For one thing, it didn't work. And for another, making it almost drove Apple into the ground.
According to one senior exec, the development cost of the device was more than $150 million, and sucked engineers and staff into the project at the expense of everything else on Apple's agenda.
Andy Grignon, a senior engineer on the phone's radio systems, said that he gained 50 pounds during development and was exhausted by the effort.
"It had been drilled into everyone's head that this was the next big thing to come out of Apple. So you put all these supersmart people with huge egos into very tight, confined quarters, with that kind of pressure, and crazy stuff starts to happen."
He also said that on the day of the announcement, the phone was almost too buggy to unveil.
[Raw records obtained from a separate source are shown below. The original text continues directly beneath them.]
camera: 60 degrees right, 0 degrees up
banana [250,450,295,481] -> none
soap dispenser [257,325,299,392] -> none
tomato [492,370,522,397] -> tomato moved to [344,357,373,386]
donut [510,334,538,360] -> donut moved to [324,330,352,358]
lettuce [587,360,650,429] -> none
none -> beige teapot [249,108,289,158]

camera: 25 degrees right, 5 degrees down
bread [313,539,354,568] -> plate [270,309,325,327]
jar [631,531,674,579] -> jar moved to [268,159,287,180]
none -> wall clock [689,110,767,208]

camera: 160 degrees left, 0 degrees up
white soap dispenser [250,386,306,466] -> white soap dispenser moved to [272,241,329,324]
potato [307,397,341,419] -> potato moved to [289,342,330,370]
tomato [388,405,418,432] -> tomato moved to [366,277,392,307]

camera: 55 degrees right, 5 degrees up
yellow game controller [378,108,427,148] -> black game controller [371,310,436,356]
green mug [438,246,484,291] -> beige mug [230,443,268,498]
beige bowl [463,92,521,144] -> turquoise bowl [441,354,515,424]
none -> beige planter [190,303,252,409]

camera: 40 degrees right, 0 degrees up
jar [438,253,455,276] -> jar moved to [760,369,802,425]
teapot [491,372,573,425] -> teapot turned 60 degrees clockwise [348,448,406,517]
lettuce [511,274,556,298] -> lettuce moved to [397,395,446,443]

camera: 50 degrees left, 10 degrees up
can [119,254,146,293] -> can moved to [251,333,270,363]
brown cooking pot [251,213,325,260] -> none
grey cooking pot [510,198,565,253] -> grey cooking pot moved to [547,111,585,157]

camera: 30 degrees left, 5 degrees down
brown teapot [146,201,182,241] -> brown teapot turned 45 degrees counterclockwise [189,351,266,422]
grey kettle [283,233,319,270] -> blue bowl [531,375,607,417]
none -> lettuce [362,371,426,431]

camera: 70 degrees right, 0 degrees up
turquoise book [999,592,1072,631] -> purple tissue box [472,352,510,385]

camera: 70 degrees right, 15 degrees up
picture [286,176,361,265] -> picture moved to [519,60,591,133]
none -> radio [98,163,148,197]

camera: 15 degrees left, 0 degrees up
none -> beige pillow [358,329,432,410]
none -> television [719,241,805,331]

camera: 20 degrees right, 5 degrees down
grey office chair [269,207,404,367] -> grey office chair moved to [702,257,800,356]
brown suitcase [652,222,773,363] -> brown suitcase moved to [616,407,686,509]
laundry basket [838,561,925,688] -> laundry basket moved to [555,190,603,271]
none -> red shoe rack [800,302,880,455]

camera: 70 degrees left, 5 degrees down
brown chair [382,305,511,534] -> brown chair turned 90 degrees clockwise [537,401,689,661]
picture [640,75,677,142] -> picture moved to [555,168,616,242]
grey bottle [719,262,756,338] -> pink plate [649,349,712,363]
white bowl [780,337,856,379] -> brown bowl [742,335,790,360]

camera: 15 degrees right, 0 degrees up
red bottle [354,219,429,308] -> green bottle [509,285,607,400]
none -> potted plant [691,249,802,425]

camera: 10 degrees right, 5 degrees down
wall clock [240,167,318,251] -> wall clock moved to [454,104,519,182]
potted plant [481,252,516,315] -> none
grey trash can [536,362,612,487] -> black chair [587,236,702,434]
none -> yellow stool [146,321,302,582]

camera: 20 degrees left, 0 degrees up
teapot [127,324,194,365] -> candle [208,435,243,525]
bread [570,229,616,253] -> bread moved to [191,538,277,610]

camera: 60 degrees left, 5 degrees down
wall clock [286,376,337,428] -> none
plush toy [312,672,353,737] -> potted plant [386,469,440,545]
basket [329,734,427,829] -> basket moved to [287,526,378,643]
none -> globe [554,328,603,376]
Grignon said he and his colleagues were drinking from a flask hoping that the demo would hold together.
The piece says that only 100 iPhones had been built by that point, many with huge projects or failures. "Some had noticeable gaps between the screen and the plastic edge; others had scuff marks on the screen. And the software that ran the phone was full of bugs," the Times piece says.
"It worked fine if you sent an e-mail and then surfed the Web. If you did those things in reverse, however, it might not. Hours of trial and error had helped the iPhone team develop what engineers called "the golden path," a specific set of tasks, performed in a specific way and order, that made the phone look as if it worked."